We were all minding our business here at QSR one October morning in 2019. Then, Fox News opened the floodgates. The company ran with a headline calling Chick-fil-A, the “slowest drive-thru in America,” crediting us, and the angst poured in on social media. Yes, technically, our 2019 QSR magazine Drive-Thru Study listed the chicken giant last by time, at nearly 323 seconds—well behind Dunkin’s 230.38 mark. But Fox News missed the point.
The notion that speed, and speed alone, inspires success at the drive-thru is substantially flawed. The channel can’t be viewed through a one-lens filter, especially given what’s unfolded this past year. Chick-fil-A’s case was a straightforward one: In that study, the brand had six or more cars 35.5 percent of the time. No other quick-serve cracked 10 percent. Six brands reported at zero. For zero to two cars, Chick-fil-A came in at 23 percent. Every other chain was above 50, with the average settling at 75.2 percent.
So Chick-fil-A was just more crowded than everybody else. It’s going to take longer to move six cars through the line than one. Meanwhile, Chick-fil-A scored first in order accuracy and a handful of other satisfaction metrics, like “pleasant demeanor” and making eye contact. Not to be forgotten, the brand’s employees walk the line and take orders along the path. In turn, when the clock actually starts is a cloudy point and not fair to place side-by-side with traditional menuboards.
Not surprisingly, our 2021 edition showed similar baselines to the 2019 one. Chick-fil-A lagged in speed of service, topped in accuracy, and shined throughout.
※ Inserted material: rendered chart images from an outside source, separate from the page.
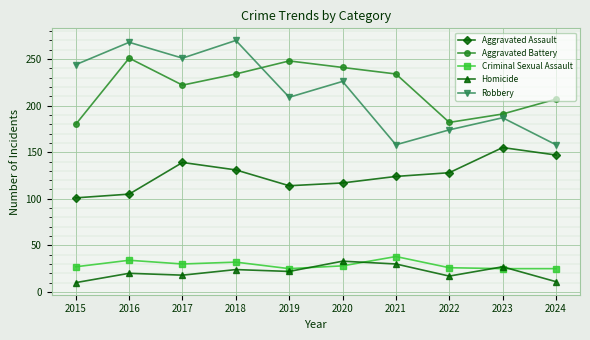

What is the total value across all series at 2024?

548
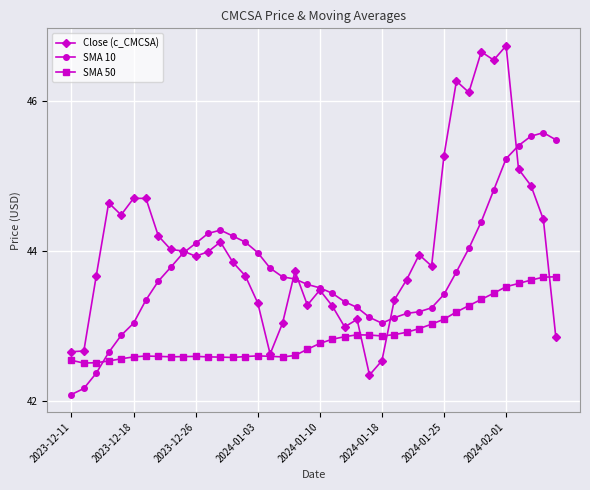

True or false: Close (c_CMCSA) has more than 0 points higher than both neighbors.

True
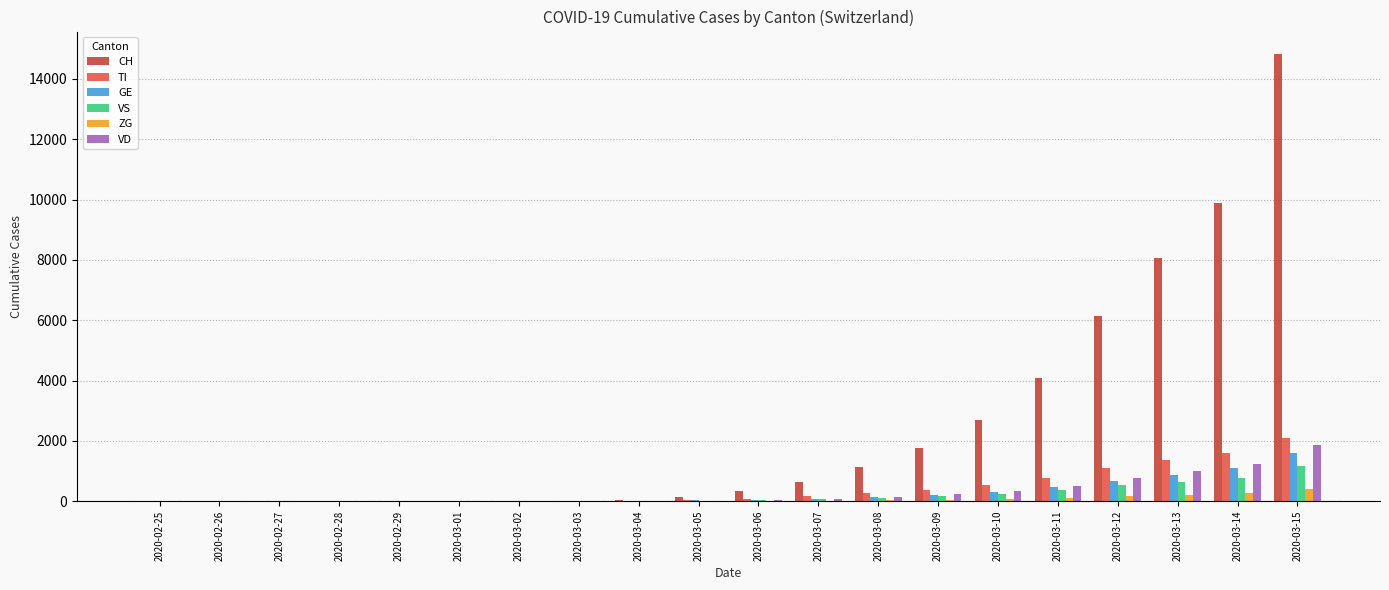

Does the chart contain stacked bars?

No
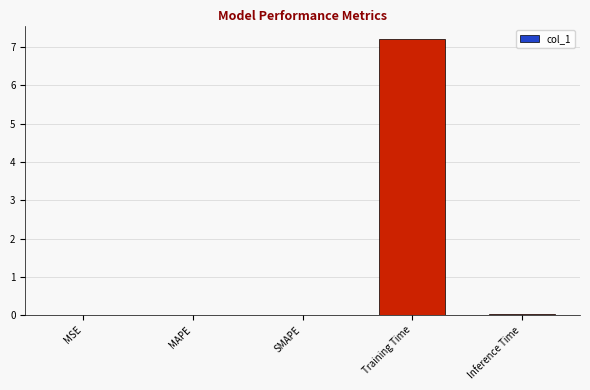

What is the maximum value shown in the chart?

7.2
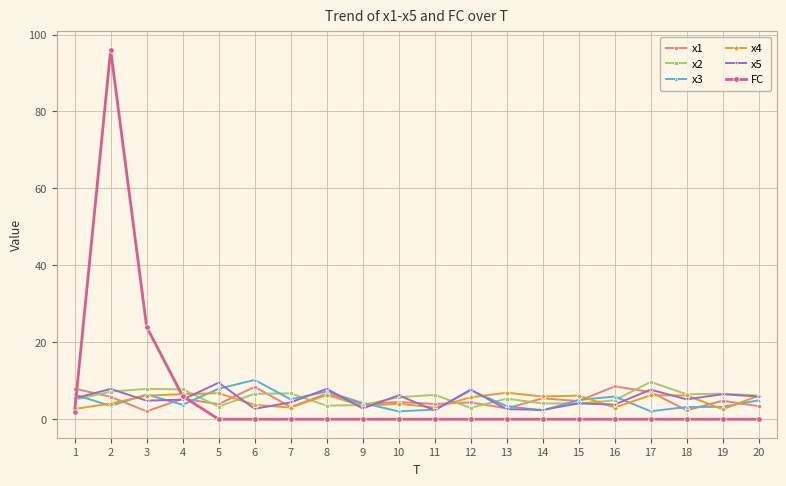

Rank the series at 6 from lowest to highest value.

FC, x5, x4, x2, x1, x3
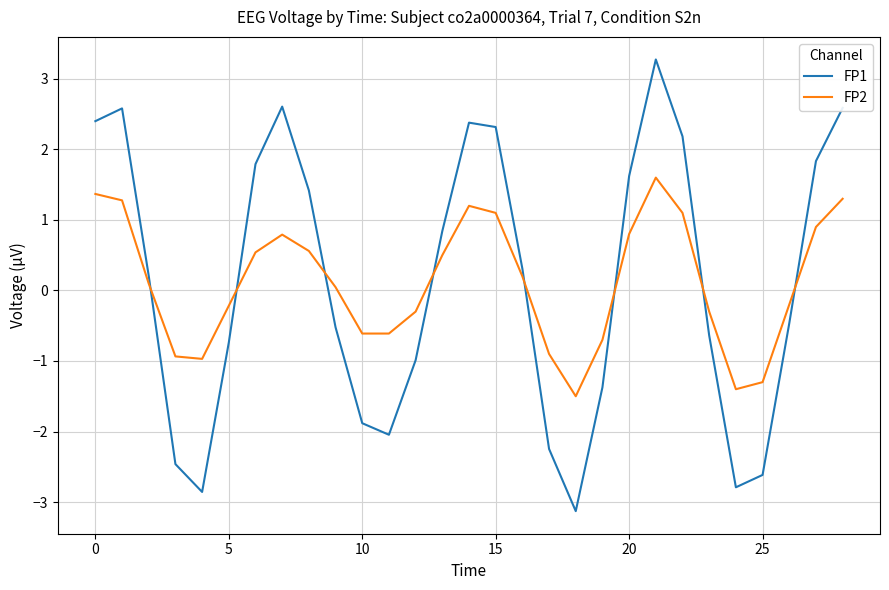

Rank the series by their maximum value, from highest to lowest.

FP1, FP2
When I spoke with Khalilah Cooper, Chick-fil-A’s senior director of service and hospitality, we reminisced about the Fox News media storm of two years ago. We all know how social media works these days, and this isn’t a critical lament on my part—I’m guilty of it, too. People scan headlines and dive into the comments.
It’s becoming increasingly difficult to provide context behind easy-to-sell storylines (like Chick-fil-A is the slowest). But here’s the notable thing—why were people so mad at us about that 2019 study? Because they thought we were crazy. Chick-fil-A is the slowest? “Your stopwatch must be broken.” Or, even more common: “I just went there and it moved amazingly fast.” Yet, actually, from pull up to peel out, it didn’t. It only felt like it did. And that is what Cooper and I spent a lot of time chatting about. The perception of speed versus concrete clocked speed is where Chick-fil-A has changed the game. Even when you drive by a Chick-fil-A, you see the massive line moving. When you’re in it, your car is hardly static. That’s no aberration, and it’s taken remarkably tight and complex operations to get there.
Guests in our 2021 QSR magazine Drive-Thru Study said they were OK sitting a maximum of 13 minutes at the drive-thru, more than last year’s 12 minutes. My guess is this has as much to do with smart phones as anything else. Yet there is a customer-facing element at work. As Cooper calls it, a “level of trust.” People have to believe the experience is going to be a good one when they decided to get in line. Simply getting your order taken early, instead of waiting behind 12 cars to do so, makes a difference. So does the order coming out accurate and employees delivering hospitality. Hence, the check-point system Chick-fil-A deploys to engage with guests multiple times along their journey.
The lesson in all of this, however, is that drive-thru success should be a combination of data and understanding where to look. What metric mattered to each brand’s core base wasn’t black-and-white. Speed might be the main draw at some chains. Tech and menu confirmation boards the answer at another. As always, the best place to start isn’t blindly taking action; it’s listening to consumers. And that’s where the winners in this year’s study raced ahead of the pack.